=== Section Start ===

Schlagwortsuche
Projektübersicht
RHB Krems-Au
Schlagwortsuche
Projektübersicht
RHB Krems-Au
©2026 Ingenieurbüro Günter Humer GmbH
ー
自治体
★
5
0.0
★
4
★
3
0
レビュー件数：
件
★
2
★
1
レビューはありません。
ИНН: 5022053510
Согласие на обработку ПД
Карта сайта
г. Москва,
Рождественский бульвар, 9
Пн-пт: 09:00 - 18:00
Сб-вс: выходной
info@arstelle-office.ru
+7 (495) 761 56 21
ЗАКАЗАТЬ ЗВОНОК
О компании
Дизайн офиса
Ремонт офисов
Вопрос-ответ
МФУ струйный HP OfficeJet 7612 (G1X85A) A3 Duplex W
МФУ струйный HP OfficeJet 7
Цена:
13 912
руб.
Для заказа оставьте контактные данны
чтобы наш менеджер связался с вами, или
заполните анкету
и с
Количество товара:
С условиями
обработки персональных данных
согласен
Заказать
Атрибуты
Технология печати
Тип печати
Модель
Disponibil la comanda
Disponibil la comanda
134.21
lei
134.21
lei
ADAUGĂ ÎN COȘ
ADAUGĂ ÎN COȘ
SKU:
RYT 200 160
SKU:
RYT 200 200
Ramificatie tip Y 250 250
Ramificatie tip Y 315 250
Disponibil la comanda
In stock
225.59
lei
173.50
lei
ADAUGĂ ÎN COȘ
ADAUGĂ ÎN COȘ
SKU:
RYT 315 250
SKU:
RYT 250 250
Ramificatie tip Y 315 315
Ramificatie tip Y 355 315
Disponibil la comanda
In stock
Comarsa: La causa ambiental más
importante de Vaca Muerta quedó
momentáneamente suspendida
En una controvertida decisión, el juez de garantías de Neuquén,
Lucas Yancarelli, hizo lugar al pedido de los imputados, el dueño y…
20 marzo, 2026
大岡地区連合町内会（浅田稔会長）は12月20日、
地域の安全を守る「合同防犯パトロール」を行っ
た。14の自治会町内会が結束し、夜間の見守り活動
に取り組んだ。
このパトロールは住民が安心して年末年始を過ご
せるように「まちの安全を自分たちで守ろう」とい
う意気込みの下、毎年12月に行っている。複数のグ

=== Section End ===

== To do ==
Copy every one of the rows above without changing anything, keeping them in their original order.

== Solution to the problem ==
Schlagwortsuche
Projektübersicht
RHB Krems-Au
Schlagwortsuche
Projektübersicht
RHB Krems-Au
©2026 Ingenieurbüro Günter Humer GmbH
ー
自治体
★
5
0.0
★
4
★
3
0
レビュー件数：
件
★
2
★
1
レビューはありません。
ИНН: 5022053510
Согласие на обработку ПД
Карта сайта
г. Москва,
Рождественский бульвар, 9
Пн-пт: 09:00 - 18:00
Сб-вс: выходной
info@arstelle-office.ru
+7 (495) 761 56 21
ЗАКАЗАТЬ ЗВОНОК
О компании
Дизайн офиса
Ремонт офисов
Вопрос-ответ
МФУ струйный HP OfficeJet 7612 (G1X85A) A3 Duplex W
МФУ струйный HP OfficeJet 7
Цена:
13 912
руб.
Для заказа оставьте контактные данны
чтобы наш менеджер связался с вами, или
заполните анкету
и с
Количество товара:
С условиями
обработки персональных данных
согласен
Заказать
Атрибуты
Технология печати
Тип печати
Модель
Disponibil la comanda
Disponibil la comanda
134.21
lei
134.21
lei
ADAUGĂ ÎN COȘ
ADAUGĂ ÎN COȘ
SKU:
RYT 200 160
SKU:
RYT 200 200
Ramificatie tip Y 250 250
Ramificatie tip Y 315 250
Disponibil la comanda
In stock
225.59
lei
173.50
lei
ADAUGĂ ÎN COȘ
ADAUGĂ ÎN COȘ
SKU:
RYT 315 250
SKU:
RYT 250 250
Ramificatie tip Y 315 315
Ramificatie tip Y 355 315
Disponibil la comanda
In stock
Comarsa: La causa ambiental más
importante de Vaca Muerta quedó
momentáneamente suspendida
En una controvertida decisión, el juez de garantías de Neuquén,
Lucas Yancarelli, hizo lugar al pedido de los imputados, el dueño y…
20 marzo, 2026
大岡地区連合町内会（浅田稔会長）は12月20日、
地域の安全を守る「合同防犯パトロール」を行っ
た。14の自治会町内会が結束し、夜間の見守り活動
に取り組んだ。
このパトロールは住民が安心して年末年始を過ご
せるように「まちの安全を自分たちで守ろう」とい
う意気込みの下、毎年12月に行っている。複数のグ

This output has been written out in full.